Seabright averaged 4.1 points per game and scored 77 career points as a guard in basketball and started at first base in baseball, hitting over .300 for his career. He excelled most at football, where he was a standout quarterback for three years as a Mountaineer. He signed a professional contract with the Cleveland Rams of the NFL in 1941, but left the team to serve in the U.S. Army in World War II from 1942-44, where he saw combat in Germany.
When he returned from the war, he played both offense and defense for the NFL Pittsburgh Steelers from 1946-50 and was a member of the Steelers’ 1947 team that lost a one-game playoff to eventual champion Philadelphia. That team is widely considered to be Pittsburgh’s best squad till the great teams of the 1970s.
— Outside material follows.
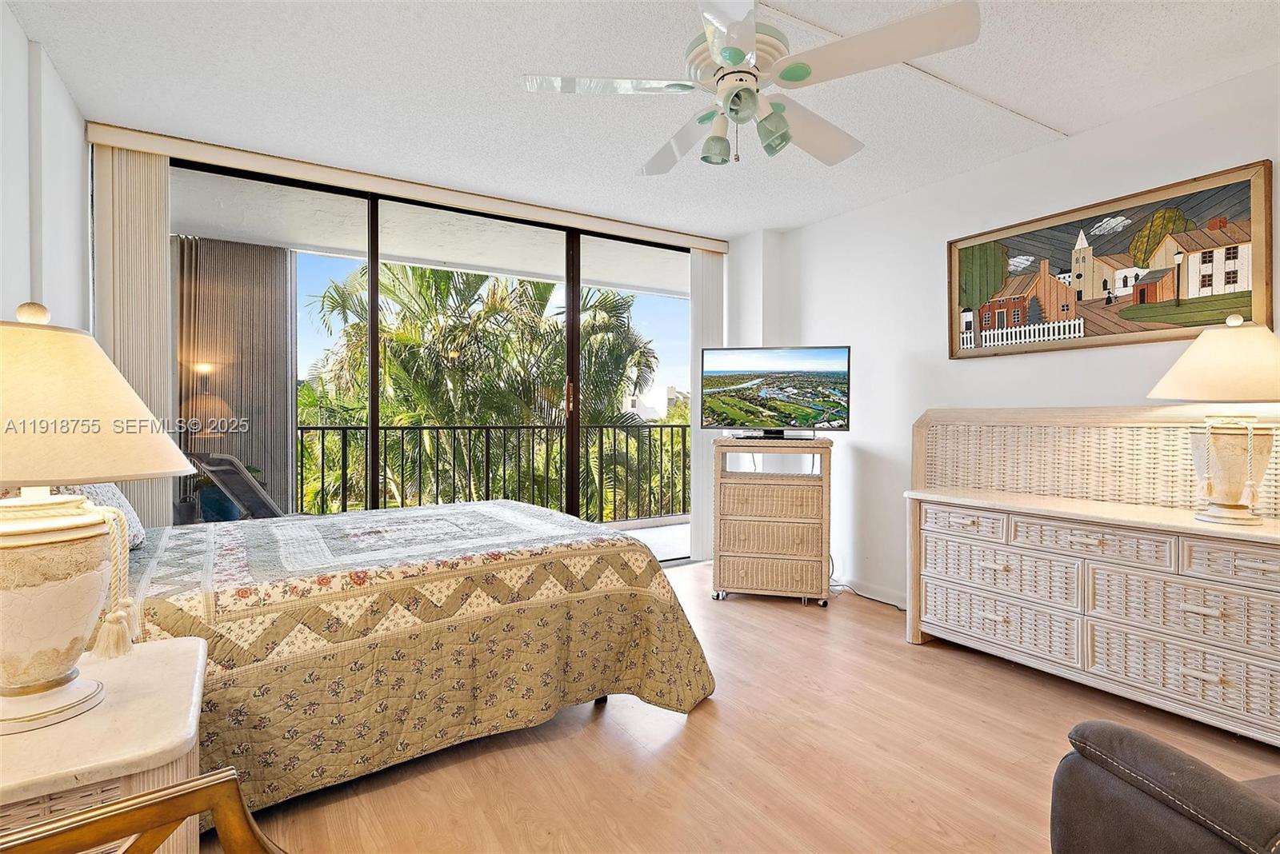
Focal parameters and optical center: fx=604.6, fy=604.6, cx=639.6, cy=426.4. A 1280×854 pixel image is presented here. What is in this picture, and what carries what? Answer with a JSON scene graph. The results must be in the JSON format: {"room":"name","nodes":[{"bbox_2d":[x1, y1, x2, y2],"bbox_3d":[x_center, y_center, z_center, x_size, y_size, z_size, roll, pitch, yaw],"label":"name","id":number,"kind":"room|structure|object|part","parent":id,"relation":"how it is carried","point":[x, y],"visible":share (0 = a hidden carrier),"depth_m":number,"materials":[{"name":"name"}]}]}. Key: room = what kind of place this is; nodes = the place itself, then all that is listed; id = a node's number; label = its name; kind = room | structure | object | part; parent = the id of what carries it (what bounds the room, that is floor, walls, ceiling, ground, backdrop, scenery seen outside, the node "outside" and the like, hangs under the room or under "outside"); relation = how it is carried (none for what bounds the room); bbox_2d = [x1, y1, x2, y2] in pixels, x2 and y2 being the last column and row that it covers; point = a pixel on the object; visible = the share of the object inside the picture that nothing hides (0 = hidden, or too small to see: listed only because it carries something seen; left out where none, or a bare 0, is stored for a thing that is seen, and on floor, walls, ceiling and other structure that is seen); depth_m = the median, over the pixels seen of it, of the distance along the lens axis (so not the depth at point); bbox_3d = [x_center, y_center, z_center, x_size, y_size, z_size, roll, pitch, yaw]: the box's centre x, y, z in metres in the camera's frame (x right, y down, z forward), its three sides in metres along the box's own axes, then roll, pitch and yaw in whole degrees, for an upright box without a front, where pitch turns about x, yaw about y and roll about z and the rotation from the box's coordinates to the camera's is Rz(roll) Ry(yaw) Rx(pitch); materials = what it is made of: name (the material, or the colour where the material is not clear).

Seabright was known for being a relentless blocker as a wingback and is also recognized as one of the last two-way players in the NFL before two-platoon football was instituted in the late 1940s.
He was voted to the WVU football all-time team (1940-49) and was awarded with a sportsmanship award by the Charleston Sportsman Club in 1980.
Seabright and his wife, the former Alice Olveski, had four children: Chuck, Jim, Joyce and Charlene. He worked for Valley Machine in Martins Ferry, Ohio, for 28 years as a production manager. Seabright died at the age of 62 in March, 1981, in Wheeling.